> **Material provided**
BEGIN

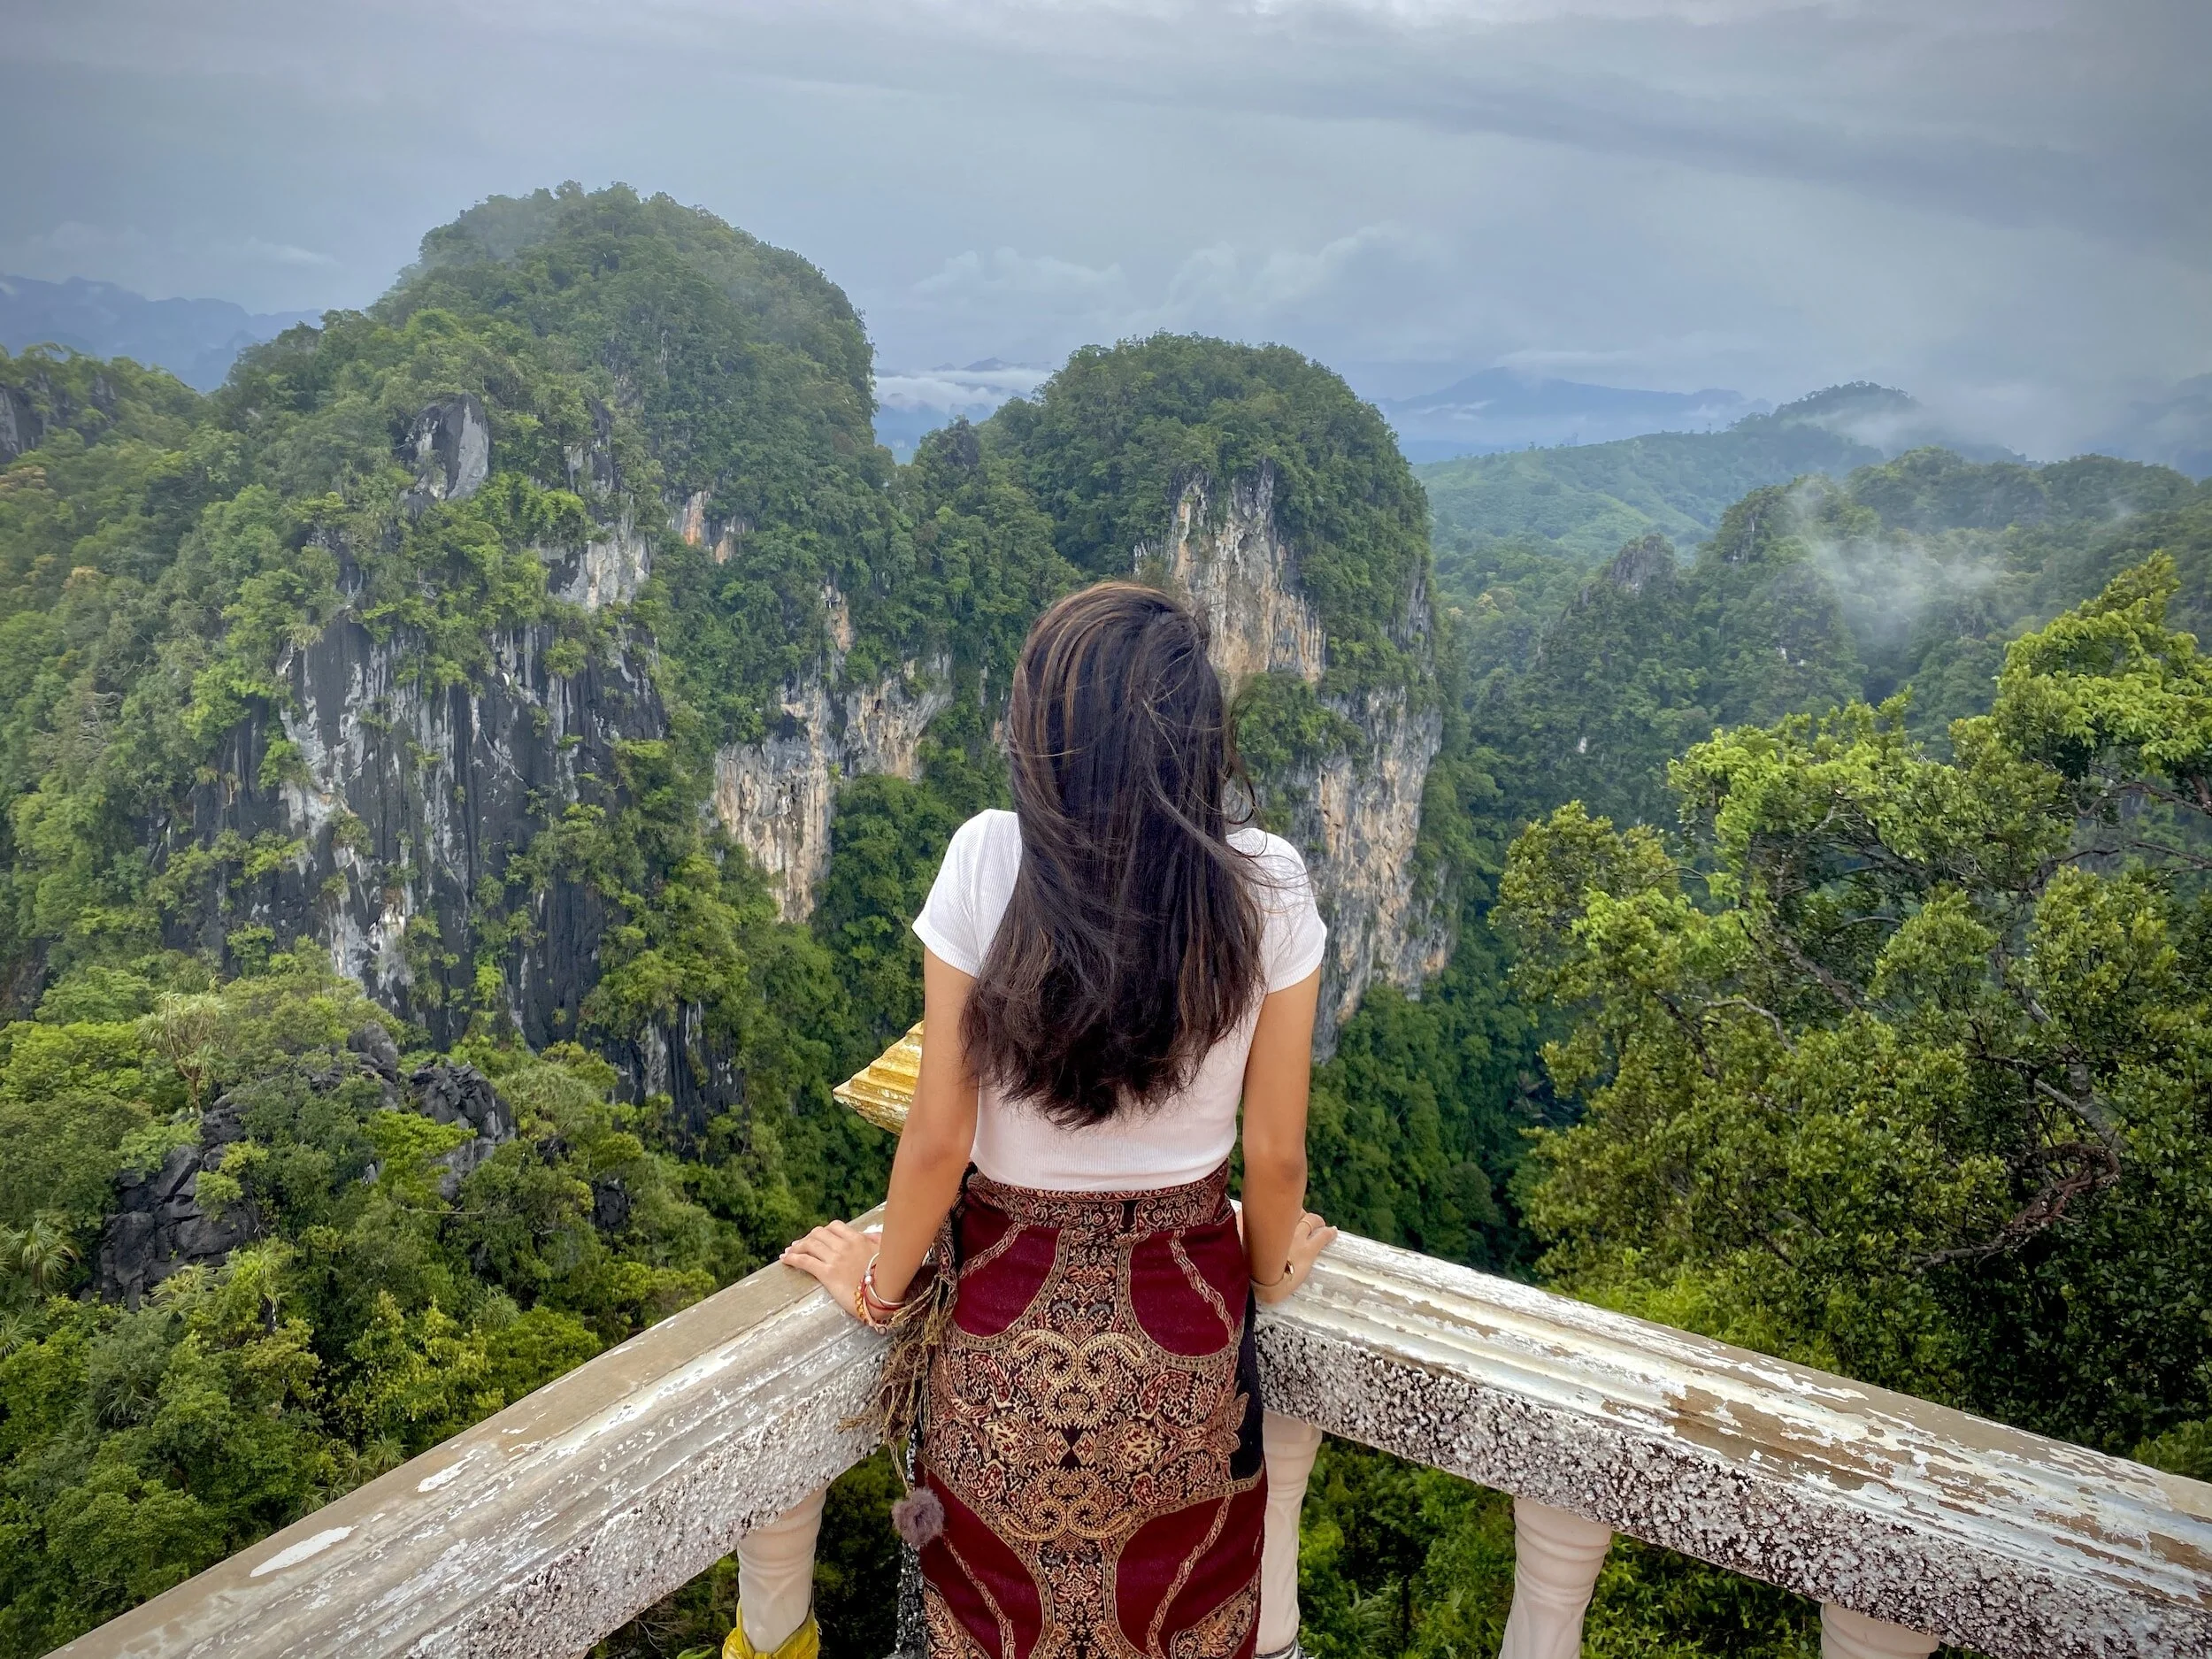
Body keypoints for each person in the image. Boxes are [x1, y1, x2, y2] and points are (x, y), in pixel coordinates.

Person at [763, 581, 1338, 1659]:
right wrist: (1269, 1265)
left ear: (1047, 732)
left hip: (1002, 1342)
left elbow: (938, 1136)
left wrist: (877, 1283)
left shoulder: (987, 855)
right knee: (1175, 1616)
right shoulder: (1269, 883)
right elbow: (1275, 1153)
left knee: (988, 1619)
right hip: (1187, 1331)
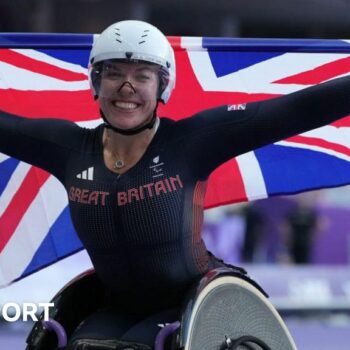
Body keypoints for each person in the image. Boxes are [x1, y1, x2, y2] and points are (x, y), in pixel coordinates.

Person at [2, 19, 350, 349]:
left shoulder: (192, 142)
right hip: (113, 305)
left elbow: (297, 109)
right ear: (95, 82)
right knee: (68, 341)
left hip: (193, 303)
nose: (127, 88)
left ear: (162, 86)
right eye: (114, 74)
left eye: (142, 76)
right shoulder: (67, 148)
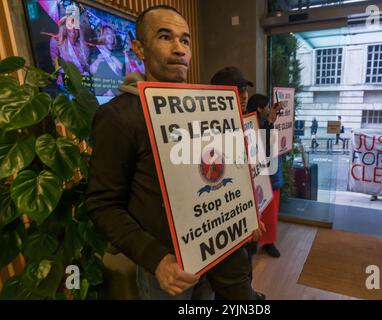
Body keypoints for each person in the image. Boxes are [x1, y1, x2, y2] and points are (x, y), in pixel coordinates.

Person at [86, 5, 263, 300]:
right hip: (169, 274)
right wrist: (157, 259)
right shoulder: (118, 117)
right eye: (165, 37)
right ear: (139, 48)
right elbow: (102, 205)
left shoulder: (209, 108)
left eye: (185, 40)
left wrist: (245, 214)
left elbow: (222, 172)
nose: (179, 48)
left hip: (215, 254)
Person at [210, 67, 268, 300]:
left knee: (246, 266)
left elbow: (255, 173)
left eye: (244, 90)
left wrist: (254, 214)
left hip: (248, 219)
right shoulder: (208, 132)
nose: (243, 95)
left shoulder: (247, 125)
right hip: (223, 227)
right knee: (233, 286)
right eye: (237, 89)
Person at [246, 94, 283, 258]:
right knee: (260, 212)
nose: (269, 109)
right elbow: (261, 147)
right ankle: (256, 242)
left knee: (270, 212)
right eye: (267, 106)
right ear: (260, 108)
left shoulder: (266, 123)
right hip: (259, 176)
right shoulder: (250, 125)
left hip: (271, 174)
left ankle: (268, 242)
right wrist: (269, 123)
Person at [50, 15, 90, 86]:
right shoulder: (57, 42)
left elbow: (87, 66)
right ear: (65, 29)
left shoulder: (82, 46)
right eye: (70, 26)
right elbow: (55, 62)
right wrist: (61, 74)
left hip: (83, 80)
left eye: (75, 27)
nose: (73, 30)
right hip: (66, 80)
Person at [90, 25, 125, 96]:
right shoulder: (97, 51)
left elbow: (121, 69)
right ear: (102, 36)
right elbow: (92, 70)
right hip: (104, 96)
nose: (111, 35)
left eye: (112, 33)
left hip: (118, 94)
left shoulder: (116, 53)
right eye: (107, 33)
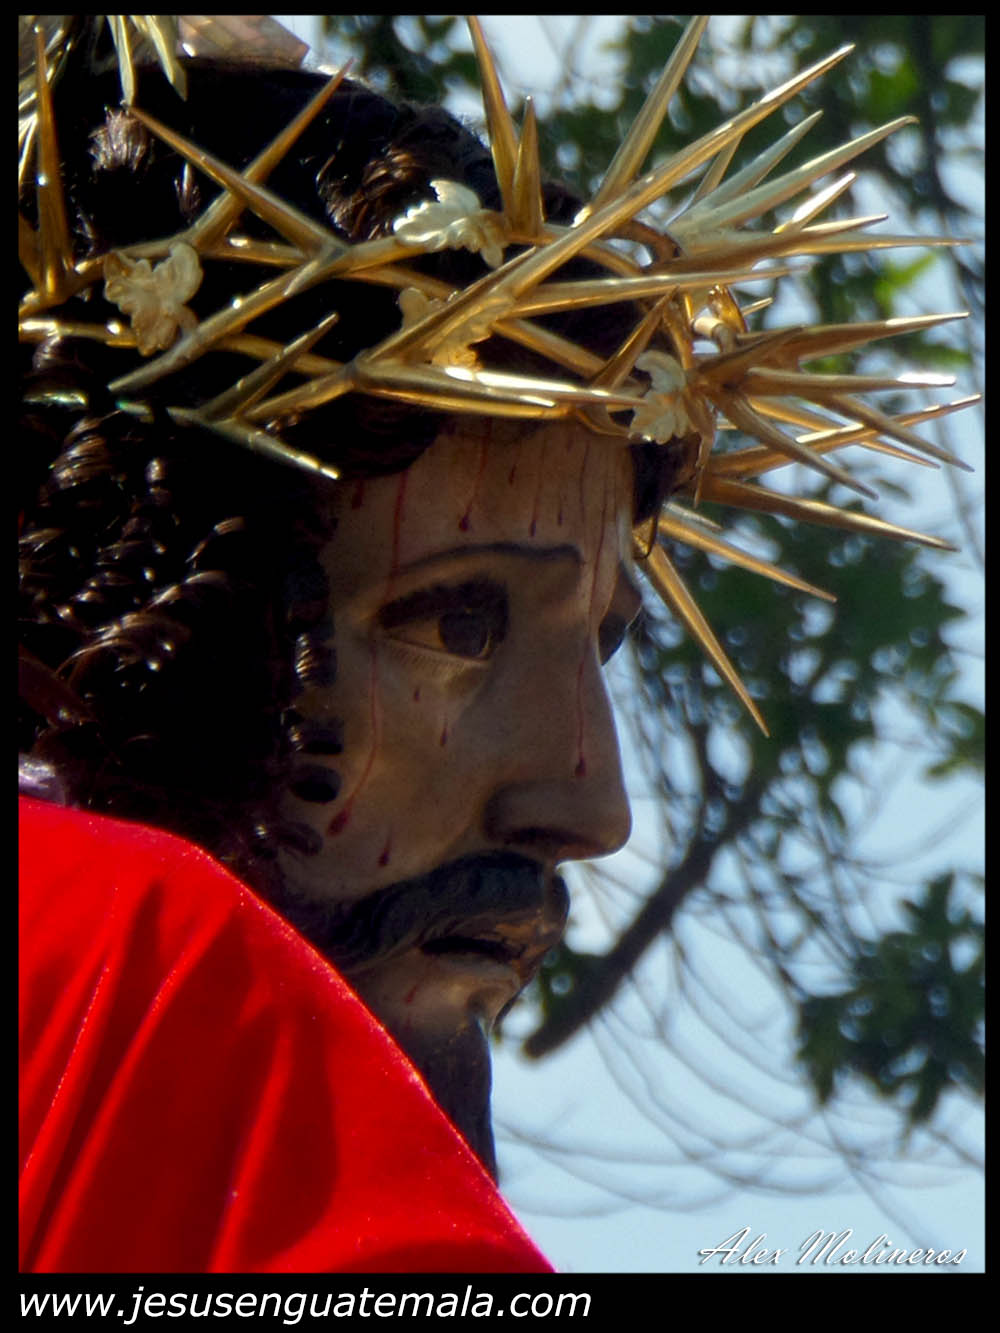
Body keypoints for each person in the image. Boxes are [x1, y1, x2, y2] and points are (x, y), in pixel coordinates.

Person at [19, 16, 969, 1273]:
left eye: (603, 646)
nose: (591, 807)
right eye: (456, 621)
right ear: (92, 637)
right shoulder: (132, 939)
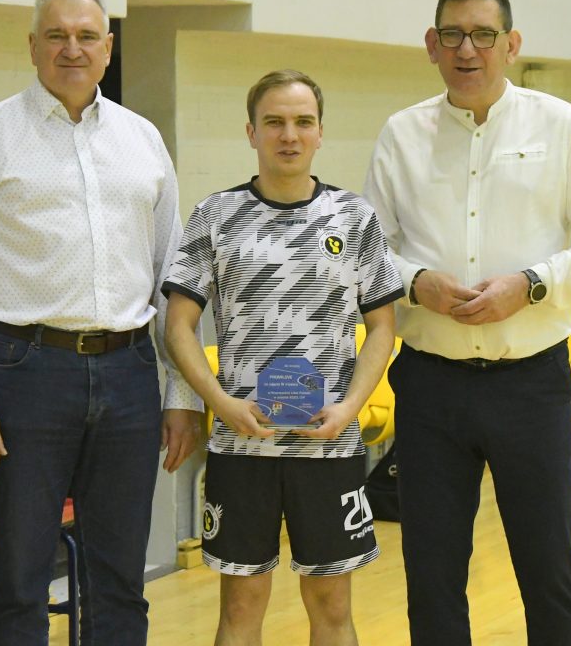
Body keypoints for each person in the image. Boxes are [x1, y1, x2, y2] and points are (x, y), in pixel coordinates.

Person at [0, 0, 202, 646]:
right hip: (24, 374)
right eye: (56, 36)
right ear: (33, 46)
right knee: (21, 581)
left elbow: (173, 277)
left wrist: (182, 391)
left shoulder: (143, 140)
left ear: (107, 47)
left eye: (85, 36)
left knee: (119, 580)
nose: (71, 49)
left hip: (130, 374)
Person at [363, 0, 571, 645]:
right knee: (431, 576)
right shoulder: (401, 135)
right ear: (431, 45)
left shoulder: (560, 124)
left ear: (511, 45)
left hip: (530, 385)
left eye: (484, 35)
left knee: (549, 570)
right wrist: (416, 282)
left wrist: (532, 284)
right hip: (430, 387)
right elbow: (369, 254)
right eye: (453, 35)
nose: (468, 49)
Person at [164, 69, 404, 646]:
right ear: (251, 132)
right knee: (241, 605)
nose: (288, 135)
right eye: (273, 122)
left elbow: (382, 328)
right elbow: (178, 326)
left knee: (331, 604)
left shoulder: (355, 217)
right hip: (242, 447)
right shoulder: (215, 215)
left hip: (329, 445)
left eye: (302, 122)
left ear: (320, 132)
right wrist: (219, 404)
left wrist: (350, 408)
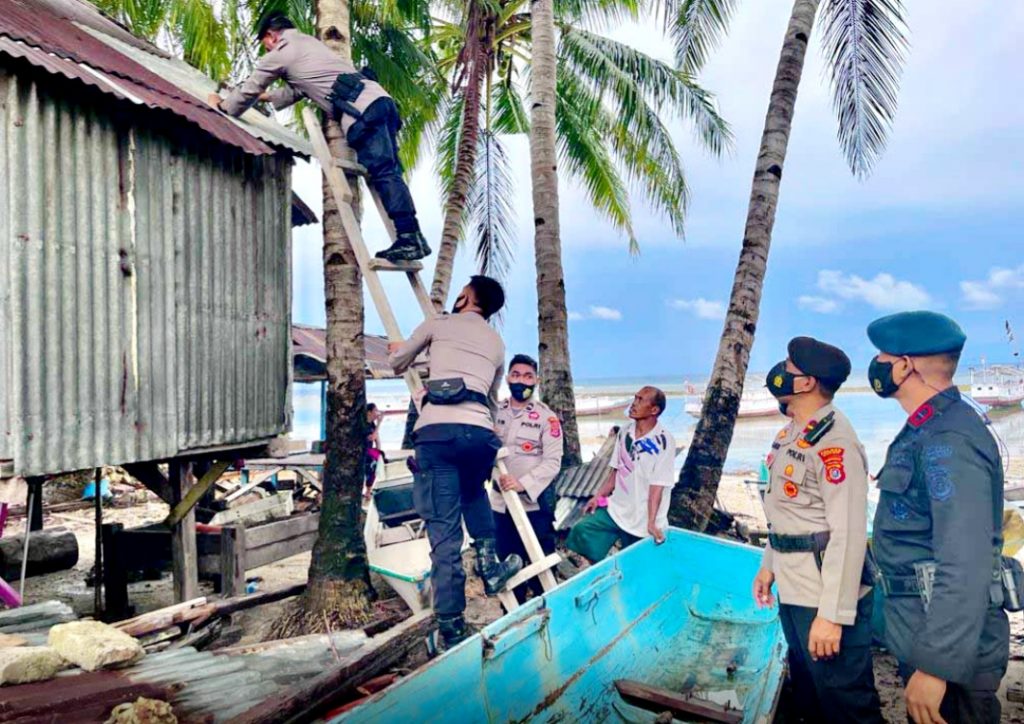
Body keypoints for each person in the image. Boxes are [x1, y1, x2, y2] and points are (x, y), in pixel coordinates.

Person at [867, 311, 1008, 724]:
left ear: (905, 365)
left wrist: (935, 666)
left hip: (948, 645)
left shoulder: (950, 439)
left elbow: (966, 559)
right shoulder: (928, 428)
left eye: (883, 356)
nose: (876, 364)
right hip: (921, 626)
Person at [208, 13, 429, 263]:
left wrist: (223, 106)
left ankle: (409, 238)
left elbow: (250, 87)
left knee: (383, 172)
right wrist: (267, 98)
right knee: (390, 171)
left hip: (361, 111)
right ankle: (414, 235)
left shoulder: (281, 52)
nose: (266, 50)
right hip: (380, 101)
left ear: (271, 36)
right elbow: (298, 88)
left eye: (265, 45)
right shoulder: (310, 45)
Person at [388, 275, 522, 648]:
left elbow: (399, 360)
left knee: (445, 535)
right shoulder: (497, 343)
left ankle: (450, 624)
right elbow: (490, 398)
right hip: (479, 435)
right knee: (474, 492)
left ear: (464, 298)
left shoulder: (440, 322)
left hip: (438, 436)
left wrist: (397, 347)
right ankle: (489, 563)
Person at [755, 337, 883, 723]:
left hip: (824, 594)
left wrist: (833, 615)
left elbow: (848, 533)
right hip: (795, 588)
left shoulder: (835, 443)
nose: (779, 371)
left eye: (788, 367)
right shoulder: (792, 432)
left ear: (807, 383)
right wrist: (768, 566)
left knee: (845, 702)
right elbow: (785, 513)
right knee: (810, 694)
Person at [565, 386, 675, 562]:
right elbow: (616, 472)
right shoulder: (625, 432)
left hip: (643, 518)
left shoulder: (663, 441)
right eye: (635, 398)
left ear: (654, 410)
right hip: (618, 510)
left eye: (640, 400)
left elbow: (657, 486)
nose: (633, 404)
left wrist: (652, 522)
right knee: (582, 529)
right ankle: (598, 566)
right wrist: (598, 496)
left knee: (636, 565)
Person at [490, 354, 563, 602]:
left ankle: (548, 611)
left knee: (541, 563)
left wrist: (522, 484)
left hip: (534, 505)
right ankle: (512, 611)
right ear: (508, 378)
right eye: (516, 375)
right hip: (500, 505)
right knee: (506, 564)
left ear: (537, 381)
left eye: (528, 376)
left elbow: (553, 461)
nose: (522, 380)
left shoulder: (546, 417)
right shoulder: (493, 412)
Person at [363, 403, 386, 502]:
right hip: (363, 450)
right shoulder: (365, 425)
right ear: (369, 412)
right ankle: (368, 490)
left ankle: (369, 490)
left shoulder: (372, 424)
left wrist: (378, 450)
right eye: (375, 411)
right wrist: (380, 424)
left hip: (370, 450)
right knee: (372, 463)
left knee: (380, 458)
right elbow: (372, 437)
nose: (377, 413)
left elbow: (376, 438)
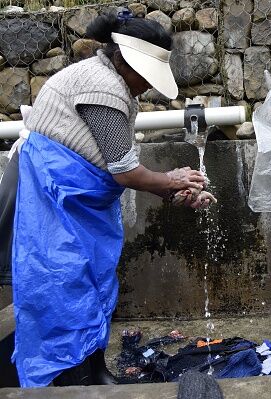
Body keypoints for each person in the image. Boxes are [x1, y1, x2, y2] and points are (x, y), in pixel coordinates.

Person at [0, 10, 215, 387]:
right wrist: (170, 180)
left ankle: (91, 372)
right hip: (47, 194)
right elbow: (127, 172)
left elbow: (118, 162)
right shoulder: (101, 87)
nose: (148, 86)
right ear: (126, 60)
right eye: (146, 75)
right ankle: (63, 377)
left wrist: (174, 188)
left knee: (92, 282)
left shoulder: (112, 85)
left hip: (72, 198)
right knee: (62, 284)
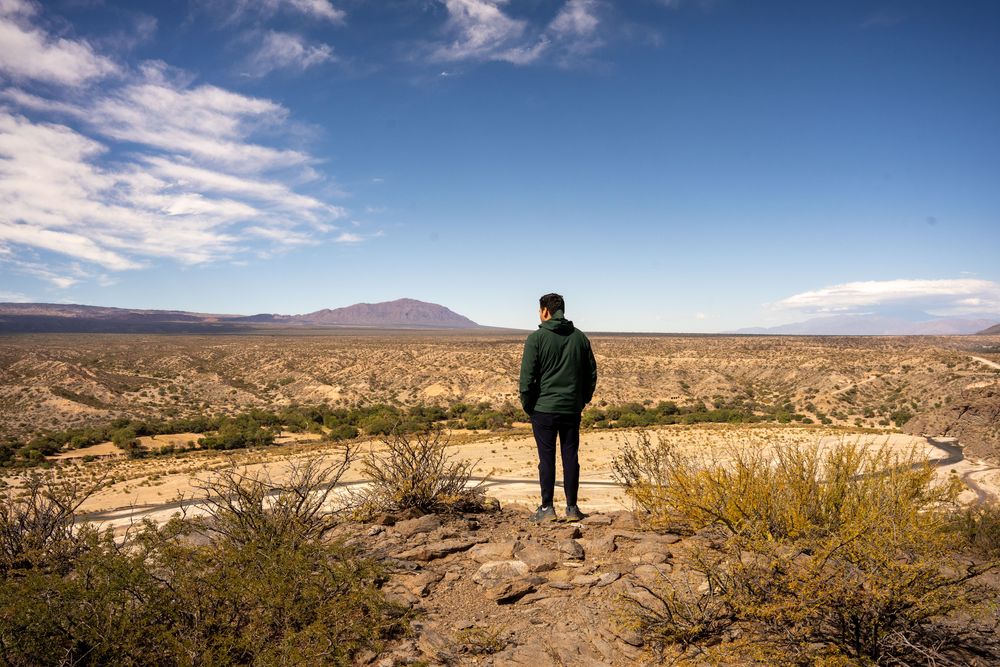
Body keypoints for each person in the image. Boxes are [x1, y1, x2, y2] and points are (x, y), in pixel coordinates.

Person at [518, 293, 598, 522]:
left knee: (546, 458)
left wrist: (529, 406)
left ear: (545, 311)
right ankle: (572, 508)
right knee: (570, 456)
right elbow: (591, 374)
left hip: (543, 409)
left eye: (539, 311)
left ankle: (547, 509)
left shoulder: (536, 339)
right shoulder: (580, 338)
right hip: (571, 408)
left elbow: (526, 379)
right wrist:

END

> **What to do**
All lines above from the line with "left wrist: (522, 484)" through the line with "right hip: (363, 450)", both included, are to be set down exactly, with nothing else.

> **Result of the exercise**
left wrist: (522, 484)
left hip: (534, 505)
right ankle: (512, 611)
right ear: (508, 378)
right eye: (516, 375)
right hip: (500, 505)
right knee: (506, 564)
left ear: (537, 381)
left eye: (528, 376)
left elbow: (553, 461)
nose: (522, 380)
left shoulder: (546, 417)
right shoulder: (493, 412)
Person at [363, 403, 386, 502]:
right hip: (363, 450)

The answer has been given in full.